Write out the data below in full, unchanged, minus the images.

## Dataset content
- - -

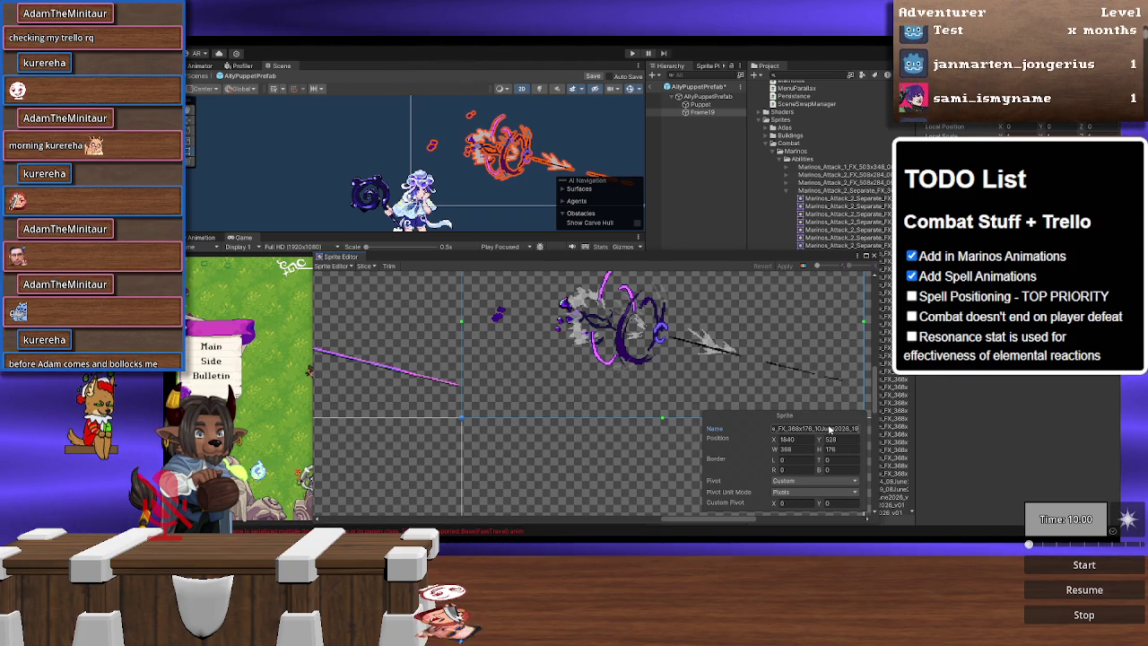
{"action": "scroll", "coordinate": [668, 374], "scroll_direction": "up", "scroll_amount": 3}
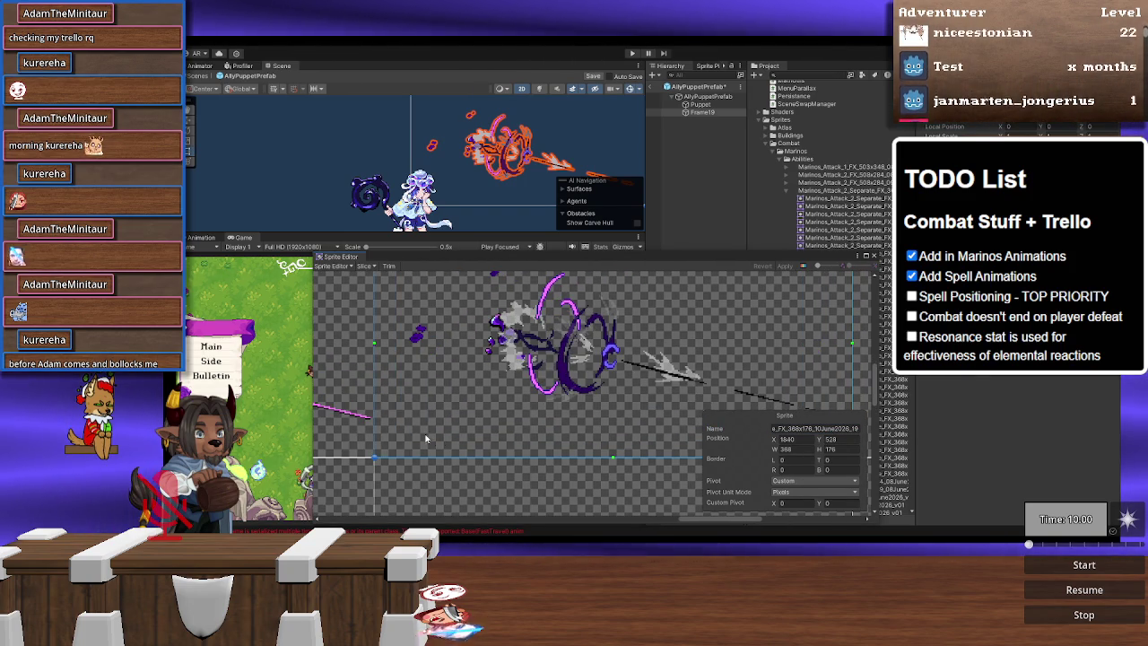
{"action": "left_click", "coordinate": [790, 492]}
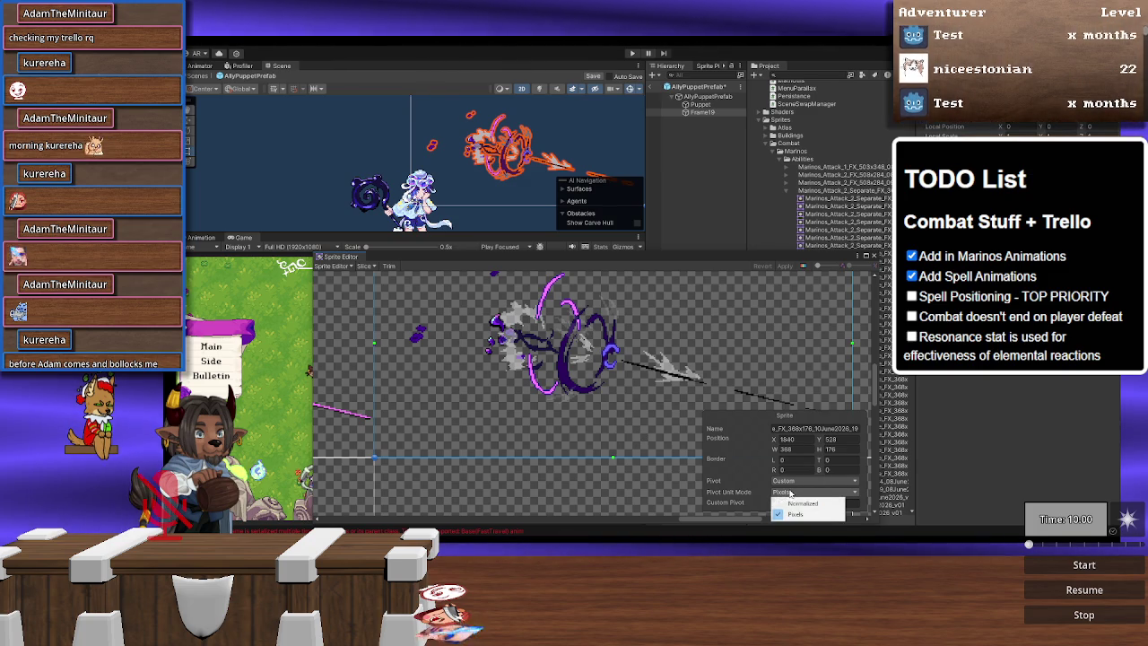
{"action": "left_click", "coordinate": [795, 514]}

- - -

## Task response
{"action": "scroll", "coordinate": [668, 374], "scroll_direction": "up", "scroll_amount": 3}
{"action": "left_click", "coordinate": [790, 492]}
{"action": "left_click", "coordinate": [795, 514]}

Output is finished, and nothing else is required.